Apr 13, 2008


I drove out to the Antelope Valley California Poppy Reserve. From a distance it looked like a monstrous chemical spill. The poppies were everywhere, inside the reserve and outside of it. Once I got there I was surprised how many people were there. Fortunately the many windy trails did a pretty good job dispersing the crowd. Of course everyone and their grandmother were carrying cameras. Me too of course: just another camera wielding lemming.

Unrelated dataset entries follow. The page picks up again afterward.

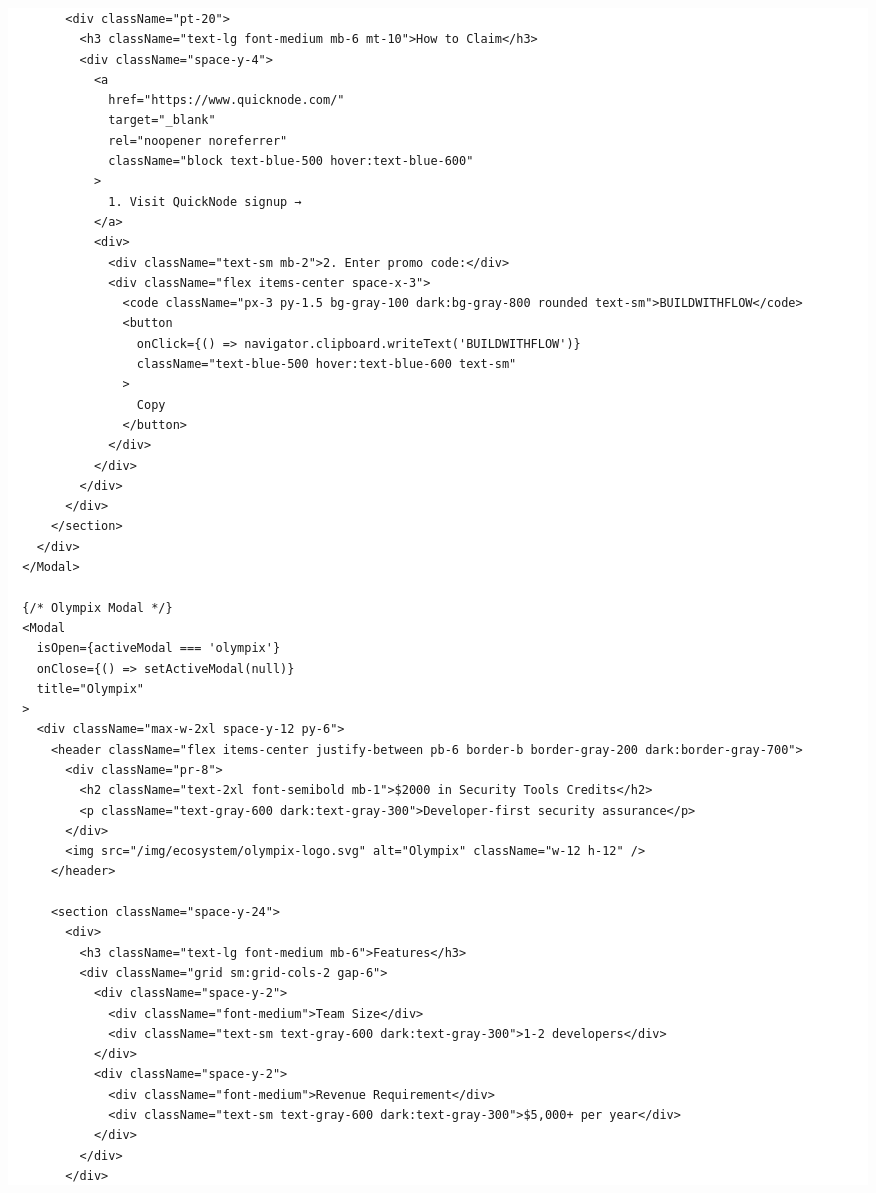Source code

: 
            <div className="pt-20">
              <h3 className="text-lg font-medium mb-6 mt-10">How to Claim</h3>
              <div className="space-y-4">
                <a 
                  href="https://www.quicknode.com/"
                  target="_blank"
                  rel="noopener noreferrer"
                  className="block text-blue-500 hover:text-blue-600"
                >
                  1. Visit QuickNode signup →
                </a>
                <div>
                  <div className="text-sm mb-2">2. Enter promo code:</div>
                  <div className="flex items-center space-x-3">
                    <code className="px-3 py-1.5 bg-gray-100 dark:bg-gray-800 rounded text-sm">BUILDWITHFLOW</code>
                    <button 
                      onClick={() => navigator.clipboard.writeText('BUILDWITHFLOW')}
                      className="text-blue-500 hover:text-blue-600 text-sm"
                    >
                      Copy
                    </button>
                  </div>
                </div>
              </div>
            </div>
          </section>
        </div>
      </Modal>

      {/* Olympix Modal */}
      <Modal 
        isOpen={activeModal === 'olympix'} 
        onClose={() => setActiveModal(null)}
        title="Olympix"
      >
        <div className="max-w-2xl space-y-12 py-6">
          <header className="flex items-center justify-between pb-6 border-b border-gray-200 dark:border-gray-700">
            <div className="pr-8">
              <h2 className="text-2xl font-semibold mb-1">$2000 in Security Tools Credits</h2>
              <p className="text-gray-600 dark:text-gray-300">Developer-first security assurance</p>
            </div>
            <img src="/img/ecosystem/olympix-logo.svg" alt="Olympix" className="w-12 h-12" />
          </header>

          <section className="space-y-24">
            <div>
              <h3 className="text-lg font-medium mb-6">Features</h3>
              <div className="grid sm:grid-cols-2 gap-6">
                <div className="space-y-2">
                  <div className="font-medium">Team Size</div>
                  <div className="text-sm text-gray-600 dark:text-gray-300">1-2 developers</div>
                </div>
                <div className="space-y-2">
                  <div className="font-medium">Revenue Requirement</div>
                  <div className="text-sm text-gray-600 dark:text-gray-300">$5,000+ per year</div>
                </div>
              </div>
            </div>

I was pondering about the role of the camera in hour leisure time. There seems to be this pressure to be having "fun" in our free time. The standard monday morning questions in the office are: "What did you do this weekend?" or "How was your weekend?". To the latter I usually reply "short" and that successfully diverts the course, but there is this lingering sense that I'm not utilizing my free time to the fullest, I should have gone bungee jumping, ran a marathon, gone to the beach, to a party, something. Vacations are the same thing in overdrive. If you are out of the office for a week or more you better be traveling or you are a some sort of loser. When we travel there is the pressure to take photographs to prove that we were there, having fun. Sometimes I feel the recording our fun is getting in the way of experiencing it.
I like driving around on little 2-lane highways. It's very relaxing. I saw some sagebrush that from a distance looked like a flock of sheep standing extremely still. Then I realized they were a flock of sheep standing extremely still. They were grazing.


Fred said...

Your comment--"Sometimes I feel the recording our fun is getting in the way of experiencing it."--struck a chord. I used to carry a camera and take numerous photos when on a trip. After awhile I found that I couldn't remember the places I had visited.
I'd take out the slides and didn't recognize the place.

I left the camera at home and find I now have a much better memory "picture" of where I went. While at a viewpoint or a particular scenic spot, I see many people drive up, jump out, take a few phots, get back in, and drive off. I suspect that was me with a camera.

Vanda said...

Yes indeed. The camera has the tendency to became a barrier between the photographer and the world in more ways than one.